康熙目光掃過明善官帽下斑白的鬢角:“伊爾根覺羅氏教女有方,淑慧溫良恭儉,著追封多羅格格,按郡主禮製治喪。”
明善的額頭重重磕在地上,老淚在蟠龍紋樣上洇開深色痕跡:“奴才叩謝皇上恩典,隻可憐小女福薄......”
“傳朕口諭。”康熙起身時,腰間白玉十二璜禁步撞出清響,“護軍參領明善勤勉忠正,即日擢升正三品護軍統領,賜雙眼花翎。

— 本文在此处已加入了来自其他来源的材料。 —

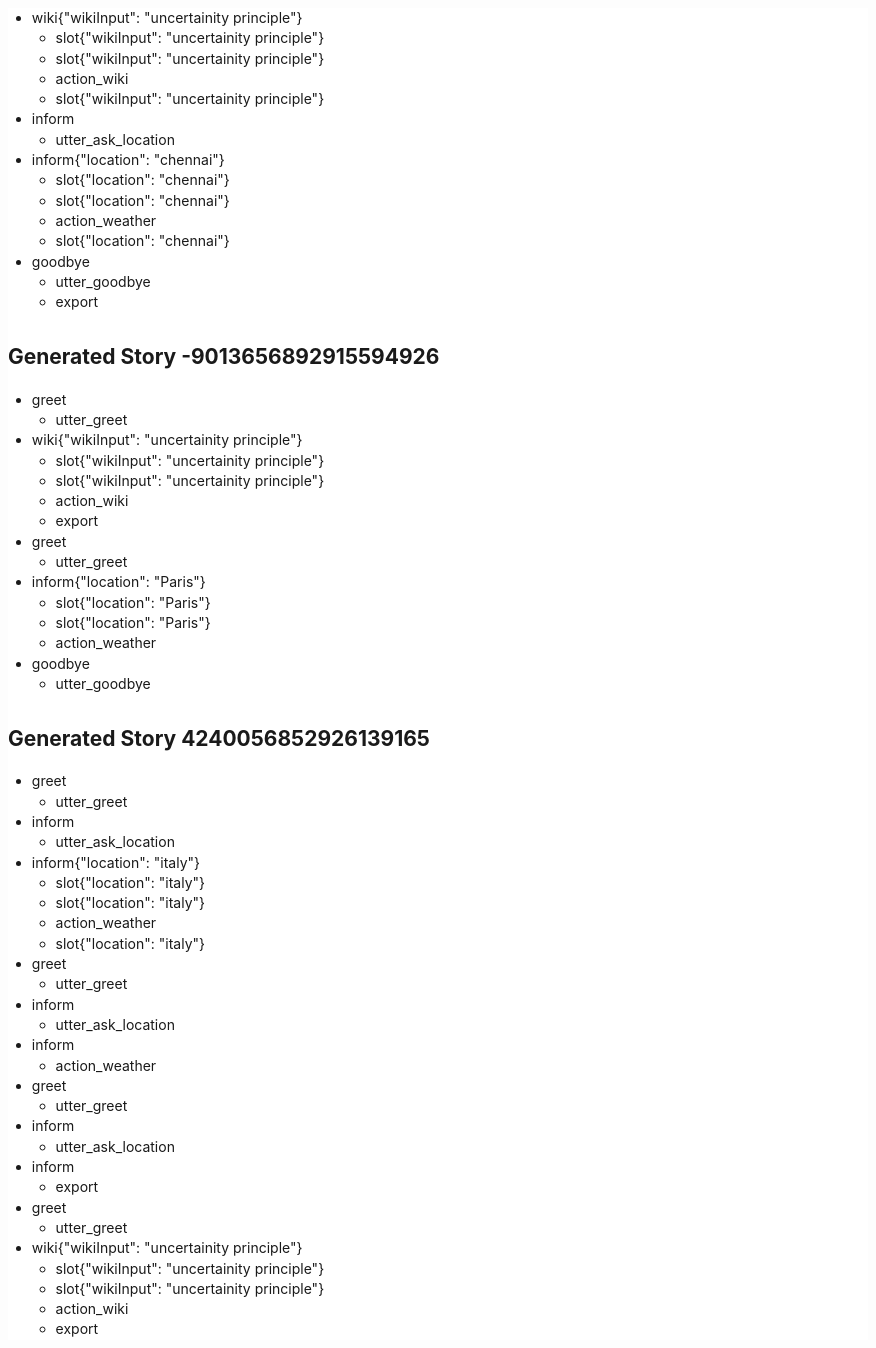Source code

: * wiki{"wikiInput": "uncertainity principle"}
    - slot{"wikiInput": "uncertainity principle"}
    - slot{"wikiInput": "uncertainity principle"}
    - action_wiki
    - slot{"wikiInput": "uncertainity principle"}
* inform
    - utter_ask_location
* inform{"location": "chennai"}
    - slot{"location": "chennai"}
    - slot{"location": "chennai"}
    - action_weather
    - slot{"location": "chennai"}
* goodbye
    - utter_goodbye
    - export

## Generated Story -9013656892915594926
* greet
    - utter_greet
* wiki{"wikiInput": "uncertainity principle"}
    - slot{"wikiInput": "uncertainity principle"}
    - slot{"wikiInput": "uncertainity principle"}
    - action_wiki
    - export
* greet
    - utter_greet
* inform{"location": "Paris"}
    - slot{"location": "Paris"}
    - slot{"location": "Paris"}
    - action_weather
* goodbye
    - utter_goodbye

## Generated Story 4240056852926139165
* greet
    - utter_greet
* inform
    - utter_ask_location
* inform{"location": "italy"}
    - slot{"location": "italy"}
    - slot{"location": "italy"}
    - action_weather
    - slot{"location": "italy"}
* greet
    - utter_greet
* inform
    - utter_ask_location
* inform
    - action_weather
* greet
    - utter_greet
* inform
    - utter_ask_location
* inform
    - export
* greet
    - utter_greet
* wiki{"wikiInput": "uncertainity principle"}
    - slot{"wikiInput": "uncertainity principle"}
    - slot{"wikiInput": "uncertainity principle"}
    - action_wiki
    - export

”
梁九功眼皮猛地一跳。這恩賞越過從三品直接拔擢,分明是要堵天下悠悠之口。偷眼瞧去,明善顫抖的手指幾乎抓不住朝珠,珊瑚穗子在地上拖出蜿蜒紅線,像極了那日淑慧咽氣時攥碎的茜紗帕。
毓慶宮,太子胤礽赤足踩在波斯進貢的纏枝蓮紋毯上,手中鎏金酒壺傾斜著將梨花白潑灑在案頭。朱砂批紅的結黨營私四字在酒液中暈染開來,化作德妃腕間翡翠佛珠的幽光,恍惚間與年玉嬈金累絲肚兜上的戲水鴛鴦重疊。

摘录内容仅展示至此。